[Selected passage]:

What’s a Nice Jewish Boy Like You Doing at a Mosque Like This?

Inside the life of a Jewish Sufi.

What’s a Nice Jewish Boy Like You Doing at a Mosque Like This?

Jonathan Friedmann is late to the mosque. A slim man with a red beard, green turban, and flowing black vest, he shuffles down a street full of vintage-clad twentysomethings. He had his appendix taken out just two weeks ago, and he’s feeling tired and worried. A bit headachy. But that’s all the more reason to go to dhikr, the Islamic mantra chanting session that he refers to as his “spiritual carwash.”

As he steps in the door at Montreal’s Naqshbandi Sufi Center, Friedmann, 38, sheds his shoes and joins a circle of Muslim men on the floor. Here, nobody calls him by his Jewish name – he’s known as Hassan.

Friedmann isn’t the only Jew at the mosque this evening. He’s one of a surprising number of Jewish men and women becoming active in Sufism, the mystical branch of Islam. Some of the worshippers here say they first heard about the Sufi Center from Jewish friends.

Jonathan Friedmann

The standard-issue prayers get said quickly, about fifty people murmuring and bowing in the sweltering room. Sweet tea is served in tiny white teacups. The sheikh gives a sermon in a mix of English, Arabic, and French; he draws a contrast between lumière and matière, light and matter, the spiritual realm and the physical realm. A three-year-old boy repeats the words in a drawn-out whisper, like he’s casting a magical spell: LumièeeeeereMatièeeeeere.

[Job A]:
Copy the listing word for word, beginning at the line that contains "## [examples/uart_dma_tx](examples/uart_dma_tx)" and continuing through the listing's final line.
The article and the listing have nothing to do with each other.

[Record extracts]:
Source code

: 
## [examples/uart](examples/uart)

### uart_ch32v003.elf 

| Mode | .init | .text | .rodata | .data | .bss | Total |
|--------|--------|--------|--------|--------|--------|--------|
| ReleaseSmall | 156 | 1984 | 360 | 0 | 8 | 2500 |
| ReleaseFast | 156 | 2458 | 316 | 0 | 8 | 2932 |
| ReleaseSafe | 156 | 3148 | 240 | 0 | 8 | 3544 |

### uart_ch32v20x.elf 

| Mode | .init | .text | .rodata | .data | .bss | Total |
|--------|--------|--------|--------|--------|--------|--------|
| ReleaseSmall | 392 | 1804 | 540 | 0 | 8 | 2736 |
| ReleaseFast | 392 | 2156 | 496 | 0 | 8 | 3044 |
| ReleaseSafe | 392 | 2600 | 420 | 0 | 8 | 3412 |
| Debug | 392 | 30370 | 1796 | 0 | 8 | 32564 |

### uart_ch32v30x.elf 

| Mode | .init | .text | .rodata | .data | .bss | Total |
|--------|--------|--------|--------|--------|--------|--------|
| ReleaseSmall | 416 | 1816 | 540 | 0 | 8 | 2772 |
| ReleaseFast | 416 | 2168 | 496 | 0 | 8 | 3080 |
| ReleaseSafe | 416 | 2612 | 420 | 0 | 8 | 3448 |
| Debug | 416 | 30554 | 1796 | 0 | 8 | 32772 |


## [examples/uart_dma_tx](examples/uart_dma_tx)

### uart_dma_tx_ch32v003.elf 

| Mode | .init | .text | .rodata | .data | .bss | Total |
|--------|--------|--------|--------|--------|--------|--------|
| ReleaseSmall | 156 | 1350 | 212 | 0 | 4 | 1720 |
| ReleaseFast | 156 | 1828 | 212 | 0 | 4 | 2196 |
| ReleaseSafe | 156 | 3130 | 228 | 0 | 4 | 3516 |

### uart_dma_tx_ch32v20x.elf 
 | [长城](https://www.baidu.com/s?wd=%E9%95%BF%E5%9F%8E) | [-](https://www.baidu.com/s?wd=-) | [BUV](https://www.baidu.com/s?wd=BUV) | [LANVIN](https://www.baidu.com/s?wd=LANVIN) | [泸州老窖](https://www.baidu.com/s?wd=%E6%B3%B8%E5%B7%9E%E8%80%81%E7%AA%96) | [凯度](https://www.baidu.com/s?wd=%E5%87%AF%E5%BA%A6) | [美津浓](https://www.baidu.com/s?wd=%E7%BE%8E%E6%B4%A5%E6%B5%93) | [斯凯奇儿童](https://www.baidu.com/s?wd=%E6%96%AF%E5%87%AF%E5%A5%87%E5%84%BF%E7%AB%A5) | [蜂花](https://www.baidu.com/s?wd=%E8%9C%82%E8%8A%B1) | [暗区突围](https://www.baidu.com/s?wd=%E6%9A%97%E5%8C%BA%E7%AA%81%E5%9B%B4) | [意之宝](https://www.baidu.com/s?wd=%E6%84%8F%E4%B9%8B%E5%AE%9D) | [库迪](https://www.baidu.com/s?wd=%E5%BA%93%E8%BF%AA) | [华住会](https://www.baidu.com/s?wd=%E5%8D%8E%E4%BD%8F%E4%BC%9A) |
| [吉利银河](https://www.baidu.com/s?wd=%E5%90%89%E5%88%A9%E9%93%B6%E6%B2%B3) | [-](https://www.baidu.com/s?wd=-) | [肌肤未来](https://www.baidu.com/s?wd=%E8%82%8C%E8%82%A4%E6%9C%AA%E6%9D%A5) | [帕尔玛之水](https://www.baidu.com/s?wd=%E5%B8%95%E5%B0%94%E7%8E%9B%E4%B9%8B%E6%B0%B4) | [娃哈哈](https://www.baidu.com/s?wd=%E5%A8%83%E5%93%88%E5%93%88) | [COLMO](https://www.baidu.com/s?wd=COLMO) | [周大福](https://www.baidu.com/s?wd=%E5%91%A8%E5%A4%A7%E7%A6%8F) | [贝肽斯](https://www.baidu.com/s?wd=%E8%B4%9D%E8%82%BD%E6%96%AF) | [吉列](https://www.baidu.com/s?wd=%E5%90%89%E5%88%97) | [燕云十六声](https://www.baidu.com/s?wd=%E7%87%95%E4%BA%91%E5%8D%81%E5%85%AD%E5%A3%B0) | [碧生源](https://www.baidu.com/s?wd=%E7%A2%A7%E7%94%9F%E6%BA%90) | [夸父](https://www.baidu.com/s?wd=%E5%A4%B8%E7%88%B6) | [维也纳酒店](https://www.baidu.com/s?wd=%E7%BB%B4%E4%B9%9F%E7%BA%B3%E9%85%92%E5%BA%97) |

[Job B]:
In the article about a Jewish Sufi, shorten the paragraph that opens "Jonathan Friedmann is late to the mosque" while keeping its main facts.

[Worked solution A]:
## [examples/uart_dma_tx](examples/uart_dma_tx)

### uart_dma_tx_ch32v003.elf 

| Mode | .init | .text | .rodata | .data | .bss | Total |
|--------|--------|--------|--------|--------|--------|--------|
| ReleaseSmall | 156 | 1350 | 212 | 0 | 4 | 1720 |
| ReleaseFast | 156 | 1828 | 212 | 0 | 4 | 2196 |
| ReleaseSafe | 156 | 3130 | 228 | 0 | 4 | 3516 |

### uart_dma_tx_ch32v20x.elf 
 | [长城](https://www.baidu.com/s?wd=%E9%95%BF%E5%9F%8E) | [-](https://www.baidu.com/s?wd=-) | [BUV](https://www.baidu.com/s?wd=BUV) | [LANVIN](https://www.baidu.com/s?wd=LANVIN) | [泸州老窖](https://www.baidu.com/s?wd=%E6%B3%B8%E5%B7%9E%E8%80%81%E7%AA%96) | [凯度](https://www.baidu.com/s?wd=%E5%87%AF%E5%BA%A6) | [美津浓](https://www.baidu.com/s?wd=%E7%BE%8E%E6%B4%A5%E6%B5%93) | [斯凯奇儿童](https://www.baidu.com/s?wd=%E6%96%AF%E5%87%AF%E5%A5%87%E5%84%BF%E7%AB%A5) | [蜂花](https://www.baidu.com/s?wd=%E8%9C%82%E8%8A%B1) | [暗区突围](https://www.baidu.com/s?wd=%E6%9A%97%E5%8C%BA%E7%AA%81%E5%9B%B4) | [意之宝](https://www.baidu.com/s?wd=%E6%84%8F%E4%B9%8B%E5%AE%9D) | [库迪](https://www.baidu.com/s?wd=%E5%BA%93%E8%BF%AA) | [华住会](https://www.baidu.com/s?wd=%E5%8D%8E%E4%BD%8F%E4%BC%9A) |
| [吉利银河](https://www.baidu.com/s?wd=%E5%90%89%E5%88%A9%E9%93%B6%E6%B2%B3) | [-](https://www.baidu.com/s?wd=-) | [肌肤未来](https://www.baidu.com/s?wd=%E8%82%8C%E8%82%A4%E6%9C%AA%E6%9D%A5) | [帕尔玛之水](https://www.baidu.com/s?wd=%E5%B8%95%E5%B0%94%E7%8E%9B%E4%B9%8B%E6%B0%B4) | [娃哈哈](https://www.baidu.com/s?wd=%E5%A8%83%E5%93%88%E5%93%88) | [COLMO](https://www.baidu.com/s?wd=COLMO) | [周大福](https://www.baidu.com/s?wd=%E5%91%A8%E5%A4%A7%E7%A6%8F) | [贝肽斯](https://www.baidu.com/s?wd=%E8%B4%9D%E8%82%BD%E6%96%AF) | [吉列](https://www.baidu.com/s?wd=%E5%90%89%E5%88%97) | [燕云十六声](https://www.baidu.com/s?wd=%E7%87%95%E4%BA%91%E5%8D%81%E5%85%AD%E5%A3%B0) | [碧生源](https://www.baidu.com/s?wd=%E7%A2%A7%E7%94%9F%E6%BA%90) | [夸父](https://www.baidu.com/s?wd=%E5%A4%B8%E7%88%B6) | [维也纳酒店](https://www.baidu.com/s?wd=%E7%BB%B4%E4%B9%9F%E7%BA%B3%E9%85%92%E5%BA%97) |

[Worked solution B]:
Jonathan Friedmann, a slim man with a red beard, green turban, and black vest, is running late to the mosque. Two weeks after having his appendix removed, he feels tired, worried, and slightly headachy. That makes him all the more eager to attend dhikr, the Islamic mantra chanting session he calls his "spiritual carwash."